In this post, we’re exploring whether AI is limiting human ingenuity, or whether it is just forcing us to rethink what creativity actually looks like.

The Editor Problem

AI can generate ideas at an incredible speed, but that doesn’t mean those ideas are good. They are often spectacularly bad. So right now, humans are still needed to filter out the nonsense, refine the promising bits, and make the final call. But in so doing, humans become idea editors rather than the source of great ideas.

And this isn’t just an R&D problem; it’s happening across industries. Marketers are tweaking AI-generated ad copy. Designers are refining AI-created visuals. Writers are fact-checking and rewriting AI-drafted articles. Even in leadership, AI-driven analytics are shaping decisions before executives weigh in.

There’s a genuine risk here. Human creativity and problem solving could atrophy, and we may lose our capacity for discernment.
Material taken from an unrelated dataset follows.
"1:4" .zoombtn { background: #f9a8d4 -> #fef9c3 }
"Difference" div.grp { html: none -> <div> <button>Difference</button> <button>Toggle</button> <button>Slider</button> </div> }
And if we have a whole generation of workers who are never charged with coming up with their own ideas, we may eventually lose expertise in some fields.

There are already some pretty hideous examples of people being unable to problem solve fast enough to avoid disaster when support systems fail. (See, for instance, this awful story.) We can’t afford to lose the capacity to problem solve and to come up with creative solutions – both generally and at speed.
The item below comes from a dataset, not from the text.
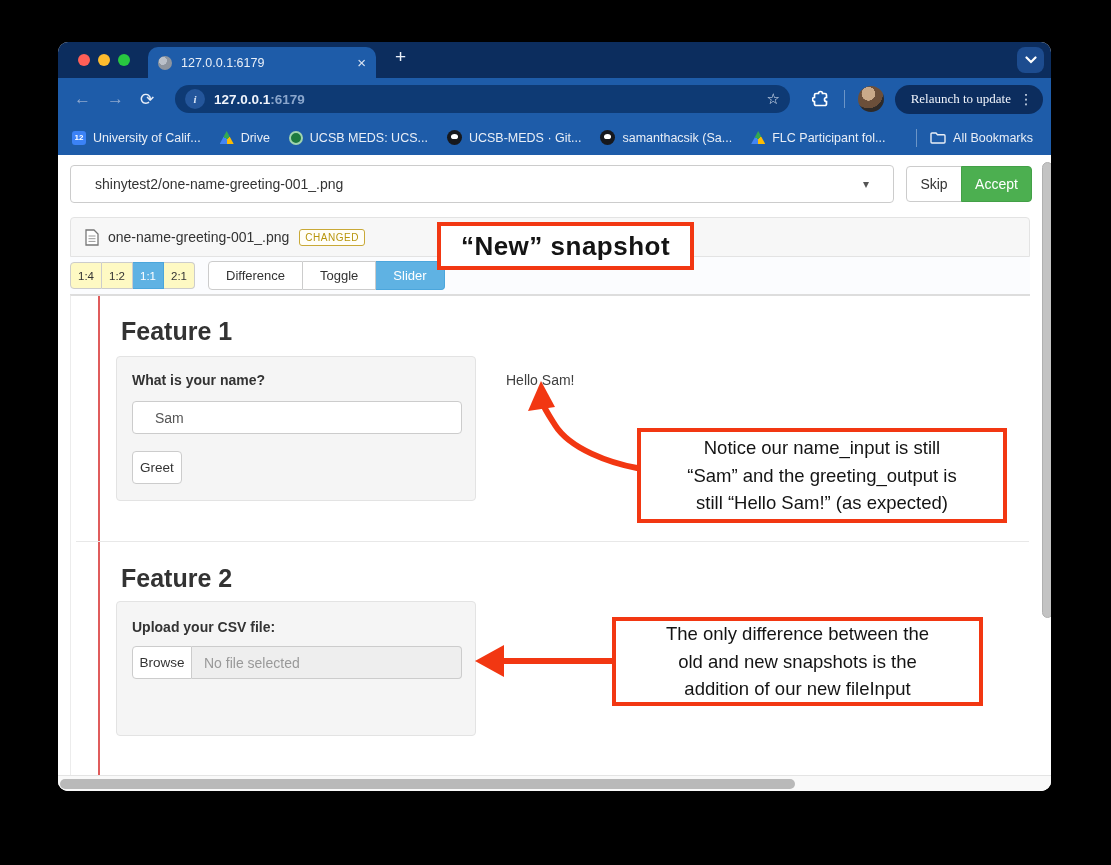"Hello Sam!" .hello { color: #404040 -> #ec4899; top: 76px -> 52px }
So, how do we keep human creativity alive in an AI-driven world?

Sustaining Human Creativity in an AI-Driven World

From a sheer efficiency perspective it makes sense for AI-assisted creative problem-solving to become part of the way we work. But we can still work to stop human ingenuity from fading into the background.
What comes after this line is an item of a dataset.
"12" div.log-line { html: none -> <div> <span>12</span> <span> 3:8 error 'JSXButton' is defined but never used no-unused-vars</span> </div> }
Humans should be charged with defining problems, questioning assumptions, and making the big creative leaps that AI can’t make (yet).

A major weakness of AI is that it works best within predefined parameters. It doesn’t challenge assumptions, rethink the question, or identify what’s missing. It just generates outputs based on what it already knows. That’s a problem, because defining the problem is often more important than generating solutions.

Identifying problems worth solving, and involving people in the prioritisation and experience of problems, is key to ensuring that AI is better equipped with what it needs to shape solutions. And solutions that reflect human values, cultural context and socio-economic trends are more likely to be accepted and adopted anyway.

Then there is the issue of cross-disciplinary collaboration. AI is trained on historical data, which means it often reinforces existing biases and trends, and because that training data is defined by its discipline-based context, the ideas that AI produces can be limited by that silo orientation. Some of the most innovative breakthroughs come from problems which are explored by people from a diversity of skill sets and disciplines.

Where organisations can foster cross-disciplinary collaboration they will avoid an AI-generated echo chamber of “expected” solutions.

Finally, it’s worth harking back to Daniel Kahneman’s research on “Slow Thinking”. If creative problem solving success is measured purely in speed and efficiency, AI will always win over human creativity. But research suggests that the best ideas often come from slow, iterative processes, where insights emerge over time, through reflection and discussion.

Keeping Creativity Alive

AI is a powerful tool, but it shouldn’t define creativity; it should enhance it. The challenge now is building systems that keep humans in control of creative problem-solving, ensuring that AI is a partner, not the main event.

Because here’s the reality: If we don’t actively work to sustain human ingenuity, we won’t just lose our ability to create. We might even lose our ability to think.

Further reading:

  • Brown, T. (2009). Change by Design: How Design Thinking Creates New Alternatives for Business and Society. HarperBusiness.
    Kahneman, D. (2011). Thinking, Fast and Slow. Farrar, Straus and Giroux.
  • Finke, R. A., Ward, T. B., & Smith, S. M. (1992). Creative cognition: Theory, research, and applications. The MIT Press.